▶ [MATERIAL SHOWN]
+-------+
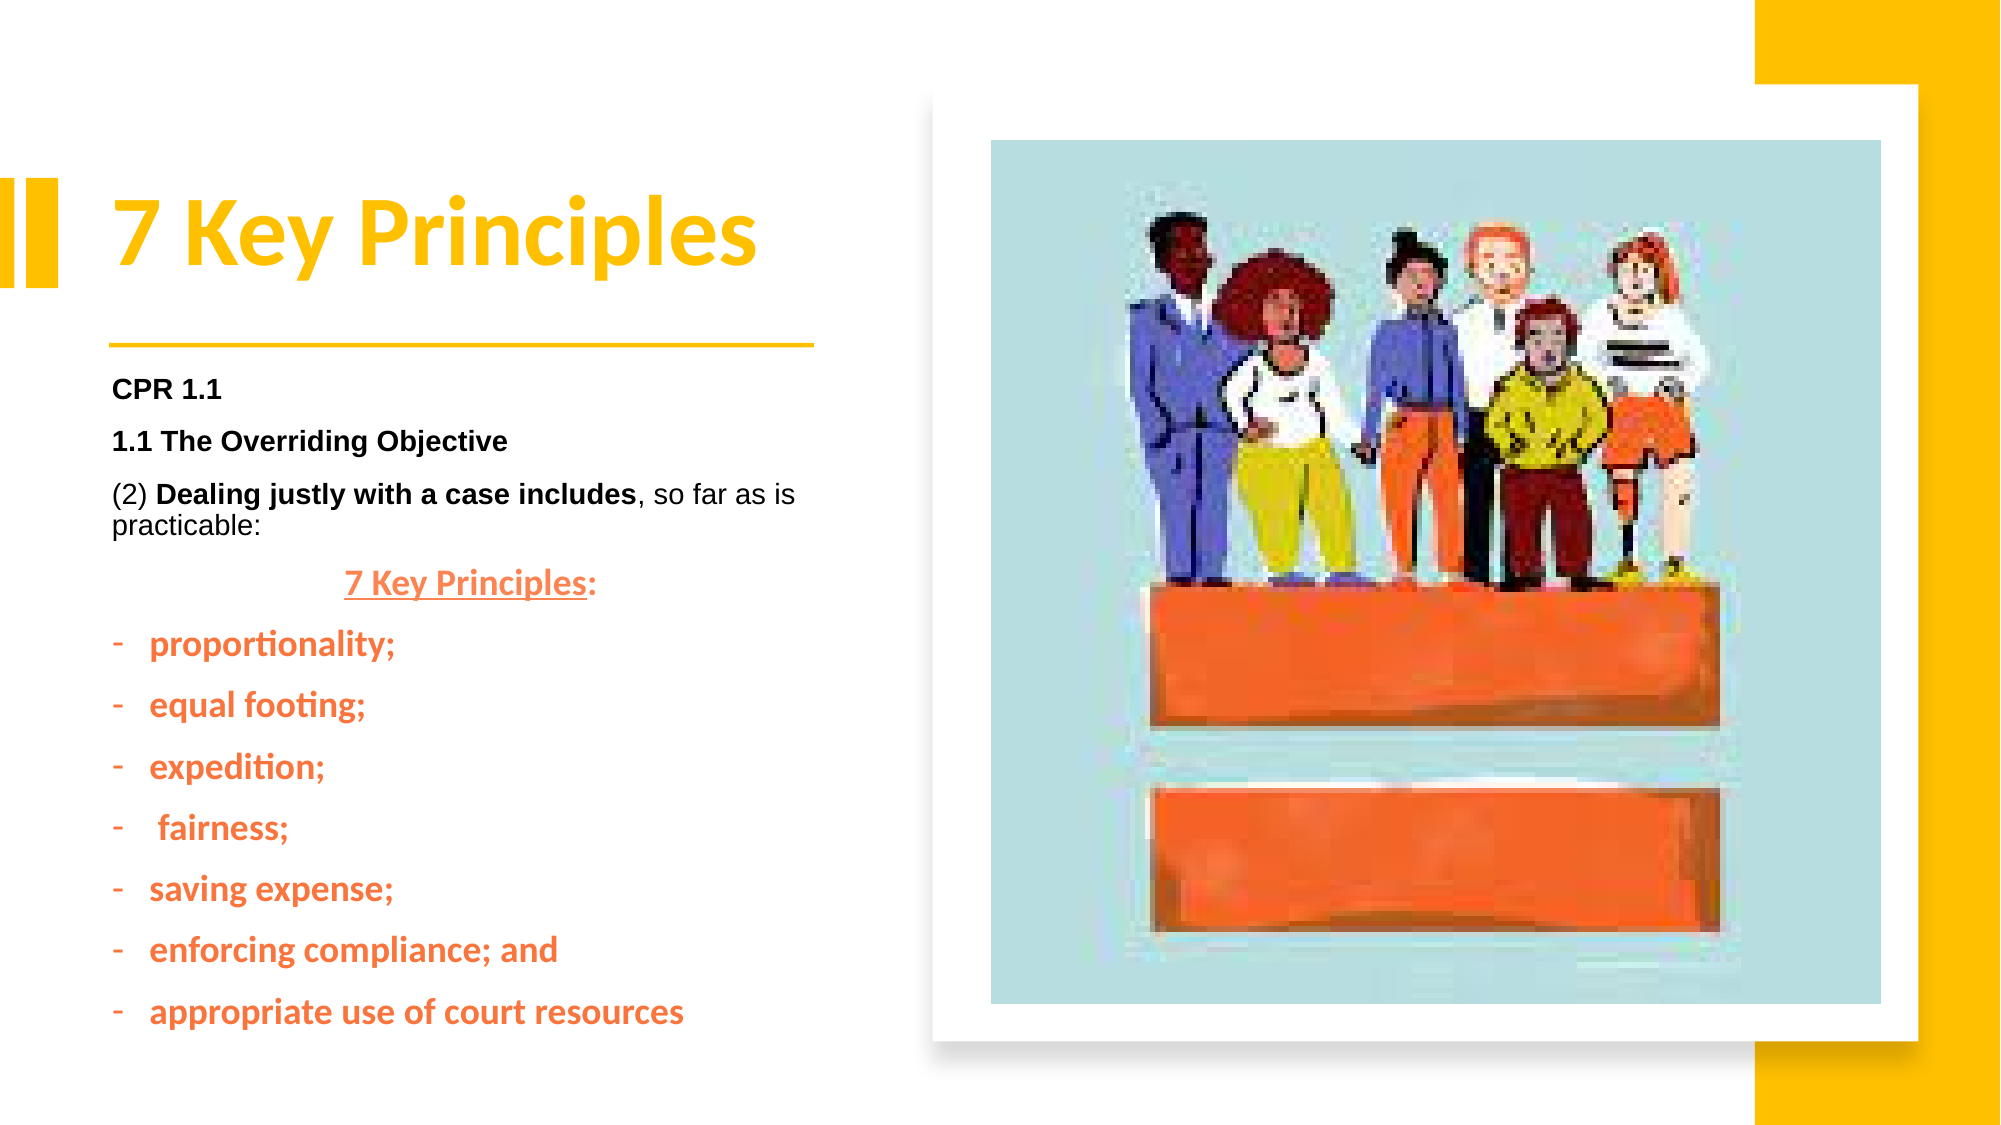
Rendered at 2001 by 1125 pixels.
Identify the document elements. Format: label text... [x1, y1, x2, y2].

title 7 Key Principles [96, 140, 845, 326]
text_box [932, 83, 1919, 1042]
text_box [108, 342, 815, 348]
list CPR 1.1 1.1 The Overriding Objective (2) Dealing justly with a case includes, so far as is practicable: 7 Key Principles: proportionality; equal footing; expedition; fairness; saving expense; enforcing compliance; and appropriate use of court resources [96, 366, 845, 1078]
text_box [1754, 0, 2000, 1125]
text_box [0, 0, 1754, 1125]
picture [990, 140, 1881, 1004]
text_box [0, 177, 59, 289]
+-------+
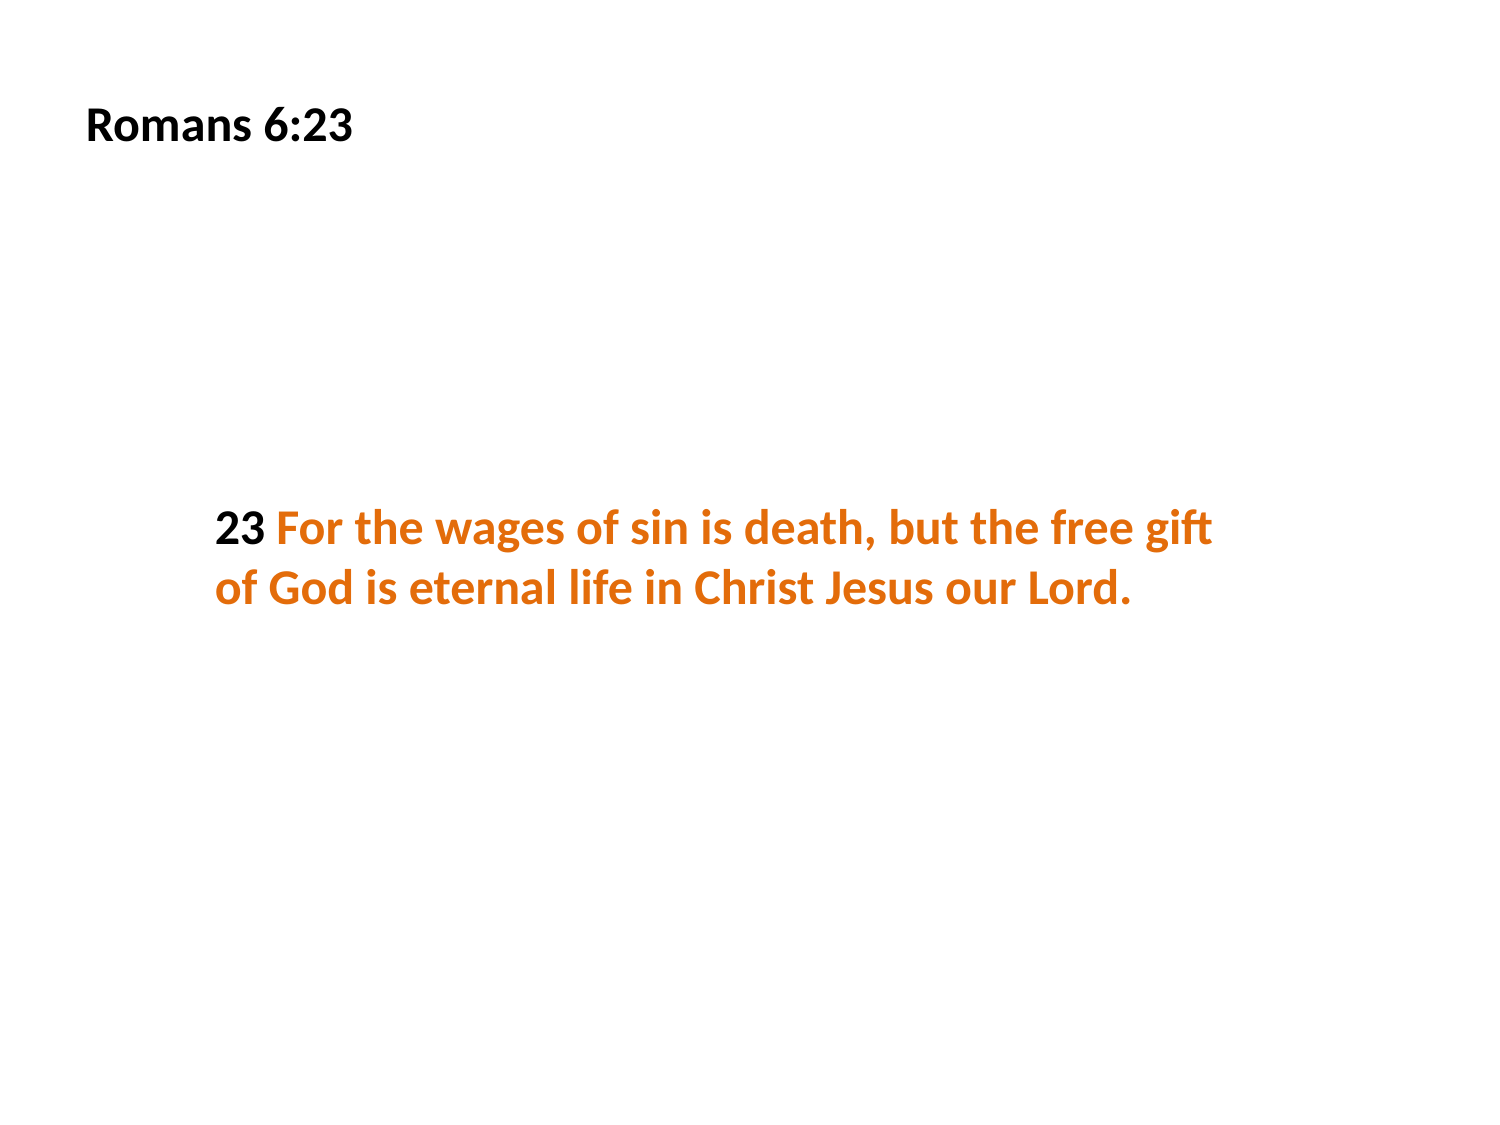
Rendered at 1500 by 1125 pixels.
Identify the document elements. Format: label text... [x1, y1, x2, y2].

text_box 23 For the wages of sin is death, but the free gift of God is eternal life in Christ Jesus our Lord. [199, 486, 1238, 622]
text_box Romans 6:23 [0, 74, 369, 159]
+-------+
Please count the lines in the material above that hold "Rendered", and state only the number.

▶ [EXERCISE RESULT]
2